Find every line in the records below that holds the word "Vacations" and copy it.

**** Task input

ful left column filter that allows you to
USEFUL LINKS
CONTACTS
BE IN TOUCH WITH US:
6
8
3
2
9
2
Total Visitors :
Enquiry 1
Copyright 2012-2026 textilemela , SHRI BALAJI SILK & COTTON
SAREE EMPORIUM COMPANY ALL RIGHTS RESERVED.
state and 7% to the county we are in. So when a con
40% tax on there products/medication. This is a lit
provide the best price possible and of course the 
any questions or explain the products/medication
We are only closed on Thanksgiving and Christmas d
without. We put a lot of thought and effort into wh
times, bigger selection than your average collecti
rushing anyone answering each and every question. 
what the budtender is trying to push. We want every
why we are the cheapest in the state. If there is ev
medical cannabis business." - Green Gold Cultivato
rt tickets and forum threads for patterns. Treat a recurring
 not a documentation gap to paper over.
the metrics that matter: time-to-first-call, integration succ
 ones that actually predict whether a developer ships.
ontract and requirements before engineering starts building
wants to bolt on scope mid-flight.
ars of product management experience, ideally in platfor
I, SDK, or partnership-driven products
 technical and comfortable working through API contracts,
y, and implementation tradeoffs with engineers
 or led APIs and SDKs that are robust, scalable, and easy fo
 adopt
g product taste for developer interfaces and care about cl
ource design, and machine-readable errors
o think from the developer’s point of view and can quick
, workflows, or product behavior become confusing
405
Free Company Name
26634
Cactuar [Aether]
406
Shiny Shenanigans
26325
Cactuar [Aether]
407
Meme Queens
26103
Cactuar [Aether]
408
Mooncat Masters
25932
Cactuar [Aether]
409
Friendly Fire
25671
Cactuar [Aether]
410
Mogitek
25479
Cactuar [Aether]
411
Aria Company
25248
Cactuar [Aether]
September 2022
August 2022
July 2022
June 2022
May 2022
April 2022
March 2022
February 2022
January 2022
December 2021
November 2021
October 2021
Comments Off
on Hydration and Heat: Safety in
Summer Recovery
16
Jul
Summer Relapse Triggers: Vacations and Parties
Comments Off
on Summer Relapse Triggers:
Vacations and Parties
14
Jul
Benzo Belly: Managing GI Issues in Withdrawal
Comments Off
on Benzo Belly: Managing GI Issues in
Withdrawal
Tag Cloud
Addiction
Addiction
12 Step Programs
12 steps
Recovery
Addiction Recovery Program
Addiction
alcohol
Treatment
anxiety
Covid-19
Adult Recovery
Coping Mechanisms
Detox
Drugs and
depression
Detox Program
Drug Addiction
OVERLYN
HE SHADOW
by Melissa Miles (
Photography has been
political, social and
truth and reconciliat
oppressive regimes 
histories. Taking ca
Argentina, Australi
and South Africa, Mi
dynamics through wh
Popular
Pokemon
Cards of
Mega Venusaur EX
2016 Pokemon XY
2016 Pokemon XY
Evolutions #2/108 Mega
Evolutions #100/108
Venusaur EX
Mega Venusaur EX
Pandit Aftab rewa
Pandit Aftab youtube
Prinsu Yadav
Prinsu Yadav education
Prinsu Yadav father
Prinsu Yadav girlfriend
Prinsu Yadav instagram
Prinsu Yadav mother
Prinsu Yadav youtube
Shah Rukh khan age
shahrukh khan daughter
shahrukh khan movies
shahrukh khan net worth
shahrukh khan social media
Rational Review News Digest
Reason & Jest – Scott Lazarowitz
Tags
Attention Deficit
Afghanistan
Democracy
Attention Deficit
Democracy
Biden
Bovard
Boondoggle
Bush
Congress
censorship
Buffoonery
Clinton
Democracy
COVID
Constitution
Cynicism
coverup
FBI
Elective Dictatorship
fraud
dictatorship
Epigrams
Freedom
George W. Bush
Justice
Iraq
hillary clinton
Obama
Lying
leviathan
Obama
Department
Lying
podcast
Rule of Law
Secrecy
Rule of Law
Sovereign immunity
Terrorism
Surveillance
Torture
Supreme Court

********

Your response -
Summer Relapse Triggers: Vacations and Parties
Vacations and Parties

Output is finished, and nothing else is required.